Reticuloendotheliosis virus strain T induces miR-155, which targets JARID2 and promotes cell survival.

The oncogenic microRNA miR-155 is upregulated by several oncogenic viruses. The precursor of miR-155, termed bic, was first observed to cooperate with myc in chicken B-cell lymphomas induced by avian leukosis proviral integrations. We identified another oncogenic retrovirus, reticuloendotheliosis virus strain T (REV-T), that upregulates miR-155 in chicken embryo fibroblasts. We also observed very high levels of miR-155 in REV-T-induced B-cell lymphomas. To study the role of miR-155 in these tumors, we identified JARID2/Jumonji, a cell cycle regulator and part of a histone methyltransferase complex, as a target of miR-155. The overexpression of miR-155 decreased levels of endogenous JARID2 mRNA. We confirmed that miR-155 directly targets both human and chicken JARID2 by assaying the repression of reporters containing the JARID2 3'-untranslated regions. Further, the overexpression of a sponge complementary to miR-155 in a tumor cell line increased endogenous JARID2 mRNA levels. The overexpression of JARID2 in chicken fibroblasts led to decreased cell numbers and an increase in apoptotic cells. The overexpression of miR-155 rescued cells undergoing cytopathic effect caused by infection with subgroup B avian retroviruses. Therefore, we propose that miR-155 has a prosurvival function that is mediated through the downregulation of targets including JARID2.

****

Action item
Answer these questions from the abstract above.
(a) In which cells did REV-T upregulate miR-155?
(b) What two effects did overexpressing JARID2 in chicken fibroblasts have?
(c) What raised endogenous JARID2 mRNA levels in a tumor cell line?

Recorded data

****

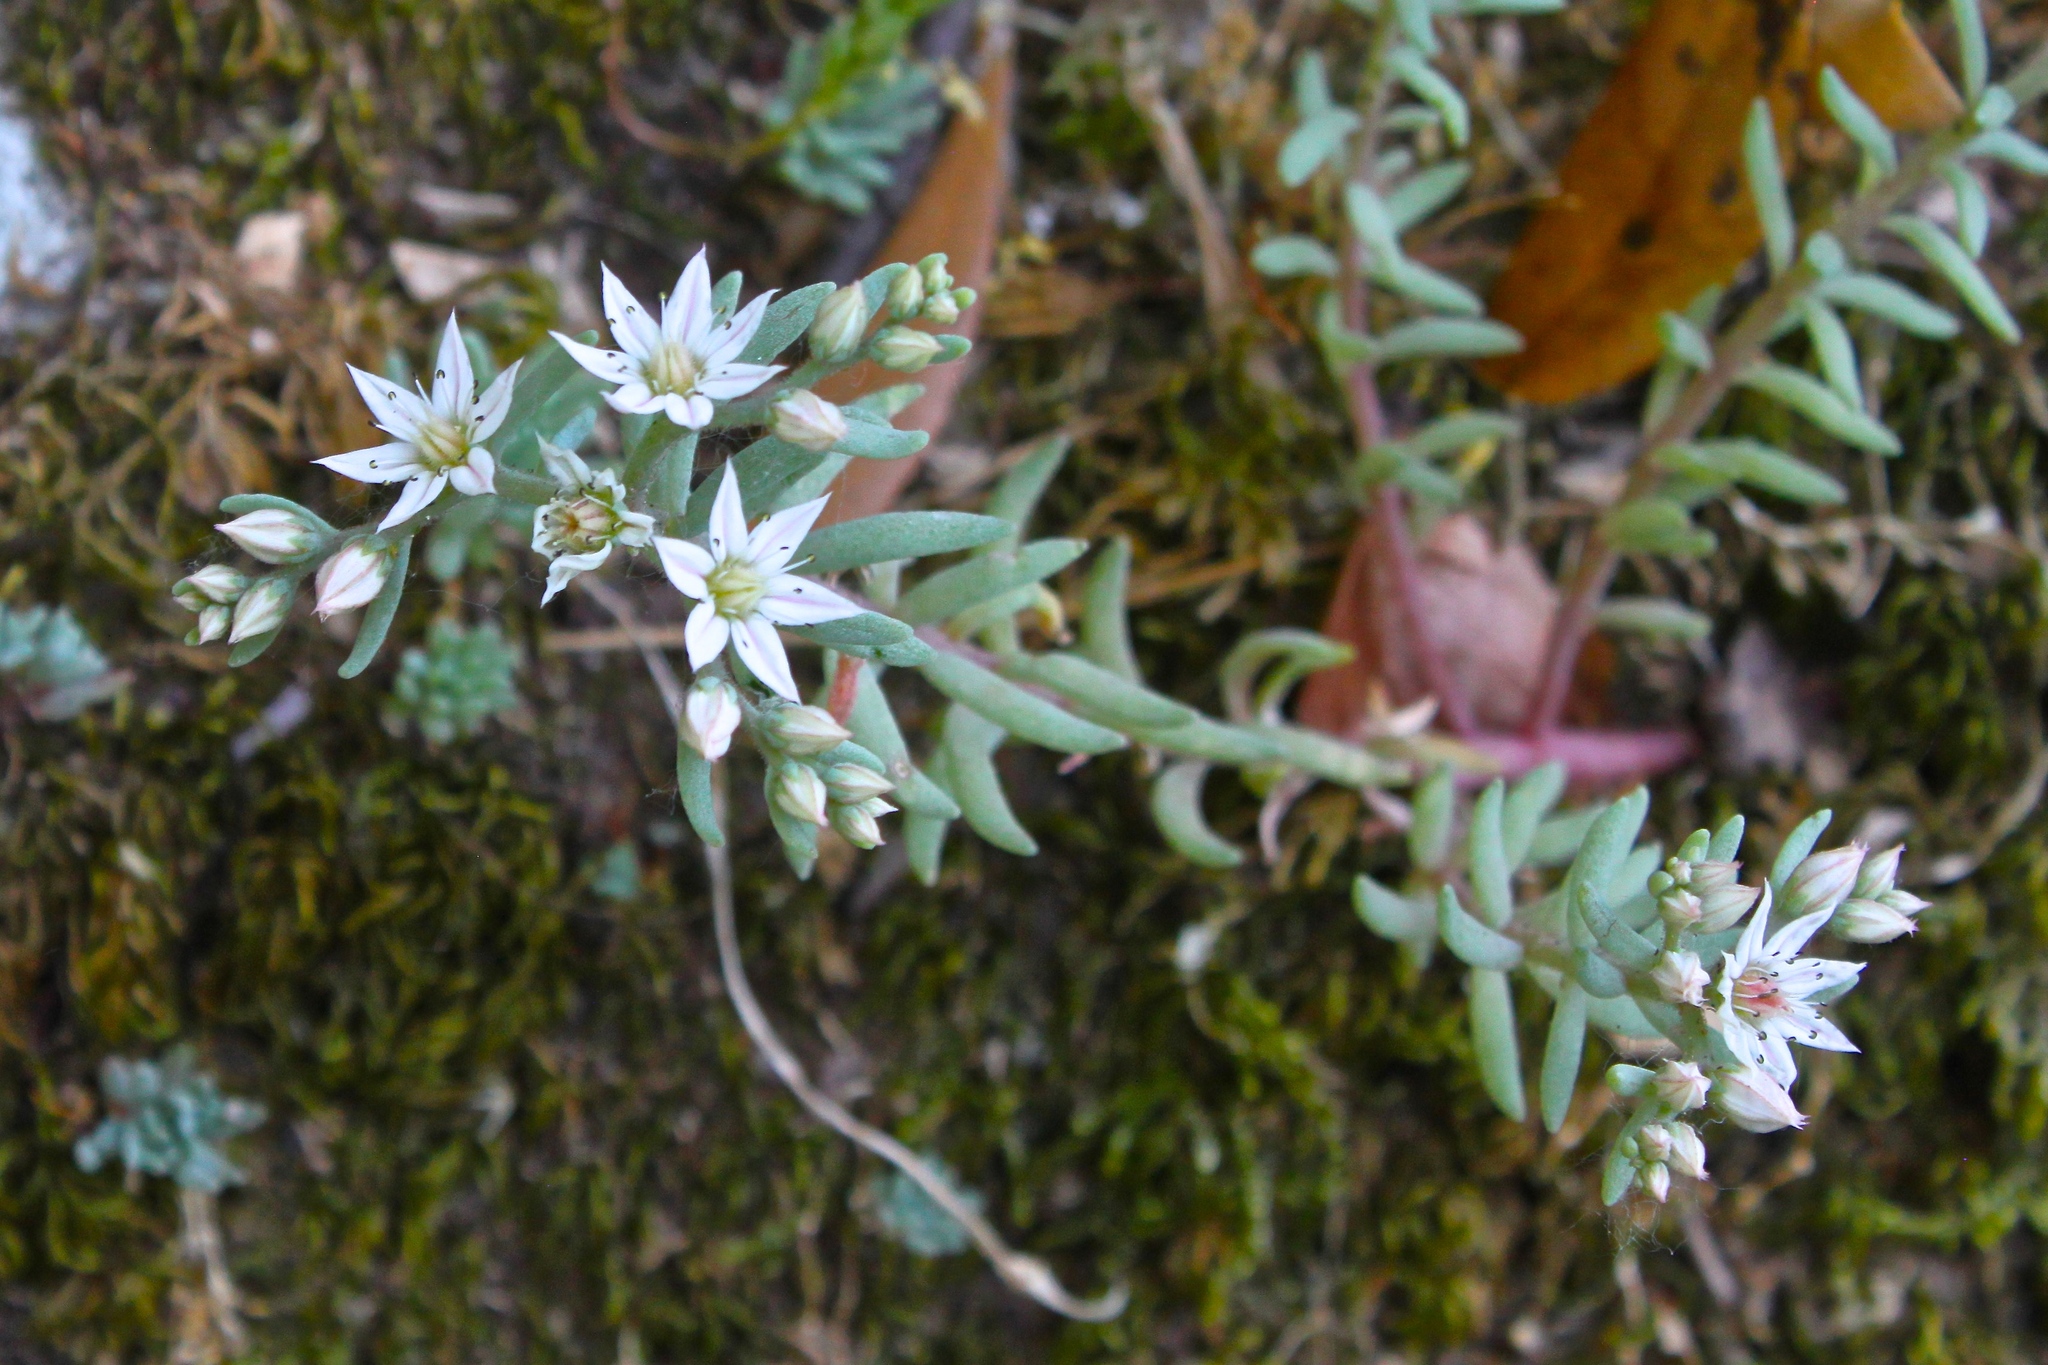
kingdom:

****

Answer space
(a) Chicken embryo fibroblasts.
(b) Decreased cell numbers and an increase in apoptotic cells.
(c) Overexpression of a sponge complementary to miR-155.